Work to complete — Can you give the part of the entries below that opens with the line containing "state / province: Utah" and closes with the line containing "scientific name: Dalea aurea", both included, as a JSON list of strings with one string per line and blank lines left out?

-------- Dataset

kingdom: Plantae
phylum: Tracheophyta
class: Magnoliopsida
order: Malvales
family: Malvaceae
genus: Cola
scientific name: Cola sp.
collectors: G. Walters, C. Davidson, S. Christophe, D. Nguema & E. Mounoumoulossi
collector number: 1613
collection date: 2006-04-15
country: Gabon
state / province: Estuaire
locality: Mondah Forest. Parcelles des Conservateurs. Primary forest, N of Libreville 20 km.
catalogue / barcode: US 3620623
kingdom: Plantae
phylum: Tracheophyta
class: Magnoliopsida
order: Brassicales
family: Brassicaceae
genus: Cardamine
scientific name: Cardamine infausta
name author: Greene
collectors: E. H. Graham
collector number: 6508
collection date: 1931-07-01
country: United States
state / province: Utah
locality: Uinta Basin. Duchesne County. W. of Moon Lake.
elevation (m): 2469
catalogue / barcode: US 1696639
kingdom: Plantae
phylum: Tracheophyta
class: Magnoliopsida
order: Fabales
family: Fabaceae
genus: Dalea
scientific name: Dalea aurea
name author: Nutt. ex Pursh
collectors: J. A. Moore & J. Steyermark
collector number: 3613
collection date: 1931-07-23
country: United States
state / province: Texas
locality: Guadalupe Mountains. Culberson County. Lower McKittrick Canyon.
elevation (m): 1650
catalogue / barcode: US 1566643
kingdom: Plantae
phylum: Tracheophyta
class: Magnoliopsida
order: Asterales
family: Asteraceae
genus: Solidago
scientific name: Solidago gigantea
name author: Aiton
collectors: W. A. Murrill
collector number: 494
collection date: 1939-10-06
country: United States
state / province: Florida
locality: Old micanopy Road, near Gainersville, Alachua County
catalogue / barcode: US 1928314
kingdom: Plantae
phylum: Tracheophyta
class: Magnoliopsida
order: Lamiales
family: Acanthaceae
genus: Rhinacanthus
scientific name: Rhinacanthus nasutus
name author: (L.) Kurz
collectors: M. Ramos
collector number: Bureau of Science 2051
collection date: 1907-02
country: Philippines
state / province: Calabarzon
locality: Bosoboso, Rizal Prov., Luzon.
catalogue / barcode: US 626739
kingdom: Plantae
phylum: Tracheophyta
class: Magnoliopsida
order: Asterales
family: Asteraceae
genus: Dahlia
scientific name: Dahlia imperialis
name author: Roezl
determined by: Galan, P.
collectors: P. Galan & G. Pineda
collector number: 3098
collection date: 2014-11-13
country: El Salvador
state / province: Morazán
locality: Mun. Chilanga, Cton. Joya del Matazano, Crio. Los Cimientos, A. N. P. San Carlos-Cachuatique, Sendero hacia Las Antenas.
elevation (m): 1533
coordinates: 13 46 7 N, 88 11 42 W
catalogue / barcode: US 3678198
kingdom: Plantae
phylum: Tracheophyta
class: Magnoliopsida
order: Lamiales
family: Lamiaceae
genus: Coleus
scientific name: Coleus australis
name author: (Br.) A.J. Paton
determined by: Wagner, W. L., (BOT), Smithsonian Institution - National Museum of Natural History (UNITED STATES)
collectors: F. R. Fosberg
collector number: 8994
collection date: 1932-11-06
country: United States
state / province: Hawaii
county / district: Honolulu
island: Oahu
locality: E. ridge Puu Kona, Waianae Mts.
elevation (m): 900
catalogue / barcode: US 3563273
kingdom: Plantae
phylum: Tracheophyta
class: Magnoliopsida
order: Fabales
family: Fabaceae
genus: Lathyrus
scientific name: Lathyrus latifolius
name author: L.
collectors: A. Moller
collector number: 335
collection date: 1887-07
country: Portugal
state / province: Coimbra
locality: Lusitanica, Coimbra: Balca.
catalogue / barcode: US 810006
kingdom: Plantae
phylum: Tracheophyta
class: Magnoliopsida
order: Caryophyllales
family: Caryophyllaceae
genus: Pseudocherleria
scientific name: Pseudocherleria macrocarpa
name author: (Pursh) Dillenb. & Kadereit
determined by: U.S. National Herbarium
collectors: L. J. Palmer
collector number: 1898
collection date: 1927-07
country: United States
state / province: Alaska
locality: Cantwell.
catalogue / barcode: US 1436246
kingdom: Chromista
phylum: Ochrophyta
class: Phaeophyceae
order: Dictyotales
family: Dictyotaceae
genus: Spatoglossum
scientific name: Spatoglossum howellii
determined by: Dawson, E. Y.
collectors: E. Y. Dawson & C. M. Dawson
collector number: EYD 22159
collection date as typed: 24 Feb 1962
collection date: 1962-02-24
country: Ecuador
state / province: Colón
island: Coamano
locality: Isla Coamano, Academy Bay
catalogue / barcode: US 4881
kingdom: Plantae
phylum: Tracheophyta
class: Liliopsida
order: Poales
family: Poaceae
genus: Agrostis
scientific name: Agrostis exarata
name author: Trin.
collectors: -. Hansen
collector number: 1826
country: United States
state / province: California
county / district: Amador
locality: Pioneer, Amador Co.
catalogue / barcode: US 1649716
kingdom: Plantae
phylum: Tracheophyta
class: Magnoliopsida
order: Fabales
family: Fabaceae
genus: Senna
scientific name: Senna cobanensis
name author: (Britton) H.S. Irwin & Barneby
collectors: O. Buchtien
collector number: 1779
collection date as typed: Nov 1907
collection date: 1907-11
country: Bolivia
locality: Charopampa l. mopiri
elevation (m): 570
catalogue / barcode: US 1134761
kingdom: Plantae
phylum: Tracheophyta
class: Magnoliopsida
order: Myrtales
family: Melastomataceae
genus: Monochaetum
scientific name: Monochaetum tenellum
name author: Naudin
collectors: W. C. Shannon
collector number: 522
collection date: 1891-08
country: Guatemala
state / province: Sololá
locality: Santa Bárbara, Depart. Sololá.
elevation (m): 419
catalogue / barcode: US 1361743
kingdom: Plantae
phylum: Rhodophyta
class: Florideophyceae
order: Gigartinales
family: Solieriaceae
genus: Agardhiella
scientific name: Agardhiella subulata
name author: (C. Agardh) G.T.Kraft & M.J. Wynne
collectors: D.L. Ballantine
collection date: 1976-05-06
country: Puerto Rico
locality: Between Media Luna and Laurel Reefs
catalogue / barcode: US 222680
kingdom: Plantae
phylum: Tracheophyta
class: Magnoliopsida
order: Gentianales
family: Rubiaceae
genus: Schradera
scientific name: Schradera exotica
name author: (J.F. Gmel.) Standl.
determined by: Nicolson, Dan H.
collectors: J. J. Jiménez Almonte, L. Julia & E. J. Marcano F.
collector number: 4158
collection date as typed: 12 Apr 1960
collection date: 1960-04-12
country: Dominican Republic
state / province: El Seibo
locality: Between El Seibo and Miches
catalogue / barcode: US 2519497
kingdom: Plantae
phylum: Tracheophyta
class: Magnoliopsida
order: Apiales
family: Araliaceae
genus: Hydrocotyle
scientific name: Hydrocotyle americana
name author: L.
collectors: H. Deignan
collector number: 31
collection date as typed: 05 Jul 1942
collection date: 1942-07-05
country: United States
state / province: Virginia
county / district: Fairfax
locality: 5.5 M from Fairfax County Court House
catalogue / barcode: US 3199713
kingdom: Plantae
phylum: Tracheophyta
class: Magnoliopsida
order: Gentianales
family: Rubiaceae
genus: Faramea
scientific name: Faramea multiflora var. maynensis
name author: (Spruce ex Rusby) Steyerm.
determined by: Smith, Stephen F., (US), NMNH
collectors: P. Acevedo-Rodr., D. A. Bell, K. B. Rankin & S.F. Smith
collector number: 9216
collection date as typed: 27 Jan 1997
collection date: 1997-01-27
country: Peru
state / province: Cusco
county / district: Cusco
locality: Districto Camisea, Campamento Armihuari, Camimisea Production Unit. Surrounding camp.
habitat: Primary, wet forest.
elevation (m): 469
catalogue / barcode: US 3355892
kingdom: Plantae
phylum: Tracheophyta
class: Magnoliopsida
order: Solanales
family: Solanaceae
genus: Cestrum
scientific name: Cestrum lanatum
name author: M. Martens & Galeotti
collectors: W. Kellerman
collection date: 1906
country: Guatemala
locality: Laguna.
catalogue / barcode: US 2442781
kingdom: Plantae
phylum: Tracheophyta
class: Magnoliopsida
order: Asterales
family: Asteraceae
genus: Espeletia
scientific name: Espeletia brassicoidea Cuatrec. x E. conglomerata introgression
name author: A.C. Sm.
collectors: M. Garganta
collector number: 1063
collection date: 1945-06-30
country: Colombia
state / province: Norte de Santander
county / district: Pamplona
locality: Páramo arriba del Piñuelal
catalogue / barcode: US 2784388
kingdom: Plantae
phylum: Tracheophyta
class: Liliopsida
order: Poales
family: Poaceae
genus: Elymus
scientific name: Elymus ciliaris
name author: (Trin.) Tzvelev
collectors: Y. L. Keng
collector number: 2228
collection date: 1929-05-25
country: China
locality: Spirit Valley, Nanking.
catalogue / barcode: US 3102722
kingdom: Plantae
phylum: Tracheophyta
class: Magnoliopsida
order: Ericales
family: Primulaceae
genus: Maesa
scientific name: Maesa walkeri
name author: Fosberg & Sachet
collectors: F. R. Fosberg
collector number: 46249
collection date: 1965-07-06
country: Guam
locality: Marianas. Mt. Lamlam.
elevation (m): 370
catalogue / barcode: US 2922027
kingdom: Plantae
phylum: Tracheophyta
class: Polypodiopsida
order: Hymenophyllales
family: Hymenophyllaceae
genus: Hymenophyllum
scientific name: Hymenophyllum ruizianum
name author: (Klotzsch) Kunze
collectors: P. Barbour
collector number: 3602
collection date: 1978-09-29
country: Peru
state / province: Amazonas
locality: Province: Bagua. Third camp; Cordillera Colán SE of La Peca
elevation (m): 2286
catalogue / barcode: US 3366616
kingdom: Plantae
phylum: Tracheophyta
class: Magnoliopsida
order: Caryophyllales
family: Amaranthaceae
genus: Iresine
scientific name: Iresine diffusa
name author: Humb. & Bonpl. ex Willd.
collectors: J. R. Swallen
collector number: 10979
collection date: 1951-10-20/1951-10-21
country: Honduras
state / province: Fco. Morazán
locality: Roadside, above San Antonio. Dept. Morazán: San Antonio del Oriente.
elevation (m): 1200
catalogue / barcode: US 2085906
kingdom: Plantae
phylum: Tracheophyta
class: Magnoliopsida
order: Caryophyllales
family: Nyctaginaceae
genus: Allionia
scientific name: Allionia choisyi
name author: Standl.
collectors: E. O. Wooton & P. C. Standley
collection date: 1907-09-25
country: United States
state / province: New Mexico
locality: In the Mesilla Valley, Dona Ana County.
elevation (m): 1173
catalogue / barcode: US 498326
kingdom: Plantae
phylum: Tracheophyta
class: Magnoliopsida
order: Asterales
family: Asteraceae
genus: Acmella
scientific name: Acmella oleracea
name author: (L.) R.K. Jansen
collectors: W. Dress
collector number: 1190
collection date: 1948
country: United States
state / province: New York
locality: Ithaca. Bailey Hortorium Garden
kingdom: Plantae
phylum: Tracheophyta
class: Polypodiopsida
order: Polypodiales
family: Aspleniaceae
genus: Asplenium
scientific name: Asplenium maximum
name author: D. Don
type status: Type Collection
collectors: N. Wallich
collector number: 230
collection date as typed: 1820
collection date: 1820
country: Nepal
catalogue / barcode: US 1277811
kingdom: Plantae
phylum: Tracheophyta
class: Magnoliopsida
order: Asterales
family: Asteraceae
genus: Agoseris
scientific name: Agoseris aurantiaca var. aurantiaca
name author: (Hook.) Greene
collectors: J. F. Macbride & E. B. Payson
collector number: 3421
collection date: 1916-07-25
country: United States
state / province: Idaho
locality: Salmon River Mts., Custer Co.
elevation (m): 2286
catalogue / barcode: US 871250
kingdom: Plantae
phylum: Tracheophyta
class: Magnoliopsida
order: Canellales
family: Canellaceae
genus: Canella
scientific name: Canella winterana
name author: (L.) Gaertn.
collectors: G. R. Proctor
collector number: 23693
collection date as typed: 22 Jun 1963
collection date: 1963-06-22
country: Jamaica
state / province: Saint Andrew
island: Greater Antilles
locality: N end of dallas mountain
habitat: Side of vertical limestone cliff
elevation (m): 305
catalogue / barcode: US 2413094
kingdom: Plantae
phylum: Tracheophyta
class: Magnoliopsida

----------------

Finished answer —
[
  "state / province: Utah",
  "locality: Uinta Basin. Duchesne County. W. of Moon Lake.",
  "elevation (m): 2469",
  "catalogue / barcode: US 1696639",
  "kingdom: Plantae",
  "phylum: Tracheophyta",
  "class: Magnoliopsida",
  "order: Fabales",
  "family: Fabaceae",
  "genus: Dalea",
  "scientific name: Dalea aurea"
]